Date: Feb 10, 2009 7:24 PM
Subject: Re: Iteration formula transformation
On Feb 10, 10:56 am, "alainvergh...@gmail.com"
> On 9 fév, 06:32, Matt <matt271829-n...@yahoo.co.uk> wrote:
> > It's well known and straightforward that if f(x) = phi^-1(1 + phi(x))
> > for some function phi, then f^n(x) = phi^-1(n + phi(x)), where "f^n"
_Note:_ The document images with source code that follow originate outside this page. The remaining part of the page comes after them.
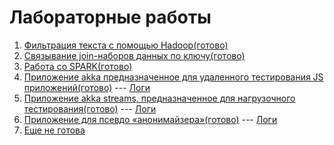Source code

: # Лабораторные работы #
1. [Фильтрация текста с помощью Hadoop(готово)]()
2. [Связывание join-наборов данных по ключу(готово)](https://github.com/atommaks/lab_2/tree/master/src/main/java/ru/bmstu/lab2)
3. [Работа со SPARK(готово)](https://github.com/atommaks/lab_2/tree/master/src/main/java/ru/bmstu/lab3)
4. [Приложение akka предназначенное для удаленного тестирования
JS приложений(готово)](https://github.com/atommaks/lab_2/tree/master/src/main/java/ru/bmstu/lab4) --- [Логи](https://github.com/atommaks/lab_2/blob/master/MyLog.log)
5. [Приложение akka streams, предназначенное для нагрузочного тестирования(готово)](https://github.com/atommaks/lab_2/tree/master/src/main/java/ru/bmstu/lab5) --- [Логи](https://github.com/atommaks/lab_2/blob/master/lab5.log)
6. [Приложение для псевдо «анонимайзера»(готово)](https://github.com/atommaks/lab_2/tree/master/src/main/java/ru/bmstu/lab6)  ---  [Логи](https://github.com/atommaks/lab_2/blob/master/lab6.log)
7. [Еще не готова]()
> > denotes iteration of f. But say we have an expression for f^n that we
> > found some other way and we know is a valid continuous function
> > iteration, then how to recover phi? As an alternative to guessing the
> > correct form followed by some trial-and-error, I found
> > phi(x) = Integral dx/g(0,x)
> > where g(n,x) = d/dn f^n(x).
> > Probably nothing new, but kind of cute I thought.
> Bonjour Matt,
> With smooth functions from phi(f^[r](x)=phi(x)+r , r real
> we've got d/dr f^[r](x) = phi'(x)* d/dx f^[r](x).
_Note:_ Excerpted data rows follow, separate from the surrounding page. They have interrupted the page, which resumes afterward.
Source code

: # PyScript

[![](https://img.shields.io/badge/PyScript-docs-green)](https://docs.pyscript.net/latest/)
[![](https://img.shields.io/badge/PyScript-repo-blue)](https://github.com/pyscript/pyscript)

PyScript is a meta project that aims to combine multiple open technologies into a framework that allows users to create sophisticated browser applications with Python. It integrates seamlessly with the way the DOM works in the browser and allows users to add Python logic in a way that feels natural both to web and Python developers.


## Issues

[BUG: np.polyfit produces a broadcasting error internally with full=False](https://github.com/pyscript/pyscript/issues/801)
> There are other relations:
> f^[r](x) = exp(1/phi'(x)* d/dx ) O x
Bonjour Alain, I don't understand your notation here. What does "d/dx"
by itself mean? What does "O x" mean?
> phi^-1(L)= f^[L-phi(x)](x) = c constant,
> Example f(x) = 2*x +1
> phi^-1(L)= (2x+1)^[L-phi(x)] = c ,constant
> 2^(L-phi(x))*(x+1)-1 = c
> all done phi(x) = ln(x+1)/ln(x) + k ,any ct.
> ISOLATING POWER r in g(r,x) :
> Ex. g(r,x) = 5^r*x/(1+(5^r-1)*x)
> 5^r*x/(x-1) = gr/(gr-1) and a little later :
> ln(gr/(gr-1))/ln(5) = ln(x/(x-1))/ln(5) + r
> So phi(x) = ln(x/(x-1))/ln(5) counts iterations of
> f(x) = g(1,x)=5x/(1+4*x)